Case 2: Substring matching and substitution

Check out certain words in a string, replace certain words and separate the words with some notations.

  • Using find + replace + join

In certain occasion, we need to check out whether there is one word in the string, and need to replace the word.

s = "this is string example....this is the string we will test, is it"
s.find('string')
#output: 8, the position of the first characters
s.find('python')
#output: -1, it will return -1 if there is no this word in the string
s.replace("is", "was") #replace all
#output: 'thwas was string example....thwas was the string we will test, was it'
s.replace("is", "was", 3) #replace first 3
#output: 'thwas was string example....thwas is the string we will test, is it'
s2 = s.split(' ')
'|'.join(s2) #you can add different things in the string
#output: 'this|is|string|example....this|is|the|string|we|will|test,|is|it'

Case 3: Most frequent names in tweets

Apply a function onto every element of the dataframe - Check out the most frequent names in the tweets text

  • Using str.lower() + in operator + pandas.apply()

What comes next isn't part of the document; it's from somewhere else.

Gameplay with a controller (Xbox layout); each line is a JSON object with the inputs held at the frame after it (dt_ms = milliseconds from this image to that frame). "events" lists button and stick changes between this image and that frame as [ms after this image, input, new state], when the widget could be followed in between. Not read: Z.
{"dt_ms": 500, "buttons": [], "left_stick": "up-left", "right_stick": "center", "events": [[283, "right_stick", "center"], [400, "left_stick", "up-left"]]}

Exercise with the Tweeter Troll Data, you can download here.

  1. Check out times that certain name appears in the dataset.
#import and check out the dataset
import pandas as pd
df = pd.read_csv('regular_reader_tweets.csv')
#len(df)
#df.sample(10)

#check certain user name in the text
def check_name(x):
    return 'ten_gop' in str(x).lower()
df['text'].apply(check_name).value_counts()
#return results true only
#df['text'].apply[check_names].value_counts()[True]

Output:

False    202991
True        491
Name: text, dtype: int64
  1. Check out the most common names in the tweet text.
# filter out all the user and reset to dataframe
s_user = df['user_key'].value_counts()
df_users = s_user.reset_index()
#df_users

# count_retweeted_number of all the users with apply function
def count_retweeted_number(name):
    def check_name(x):
        return name in str(x).lower()
    return df['text'].apply(check_name).value_counts().get(True, 0)

df_users['count'] = df_users['index'].apply(count_retweeted_number)
df_users.sort_values(by='count', ascending=False)

Output:

Checkout most common names

encode and decode

  • UTF-8
  • GBK

UTF-8 is the most widely used implementation of Unicode on the Internet, while GBK is mainly used for coding Chinese character.

When scraping the webpage, the results of r.text & r.content is different. Let's get straight of their relationships.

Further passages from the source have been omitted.